Try it: Each line below either holds the string "панелей" or doesn't. Count those that do and give only the number.

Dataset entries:
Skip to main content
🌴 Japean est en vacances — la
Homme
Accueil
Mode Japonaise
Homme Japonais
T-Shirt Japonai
---
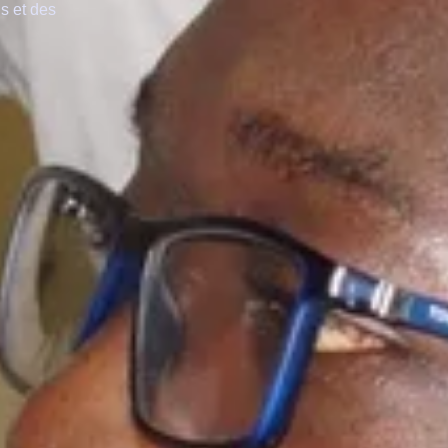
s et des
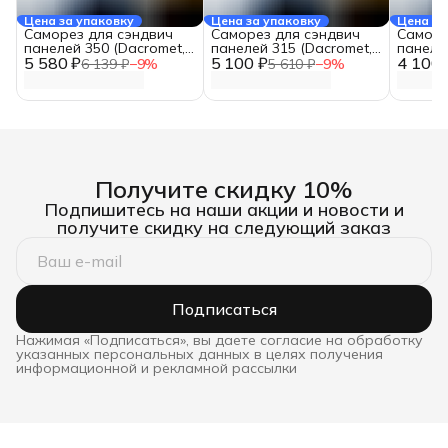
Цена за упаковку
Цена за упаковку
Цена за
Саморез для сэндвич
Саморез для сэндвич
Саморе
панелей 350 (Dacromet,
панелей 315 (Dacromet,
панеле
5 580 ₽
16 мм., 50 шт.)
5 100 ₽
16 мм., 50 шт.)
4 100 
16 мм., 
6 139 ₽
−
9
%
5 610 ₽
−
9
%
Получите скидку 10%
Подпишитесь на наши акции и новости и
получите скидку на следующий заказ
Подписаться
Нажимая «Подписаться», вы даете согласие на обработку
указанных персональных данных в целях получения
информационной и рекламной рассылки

Answer space: 2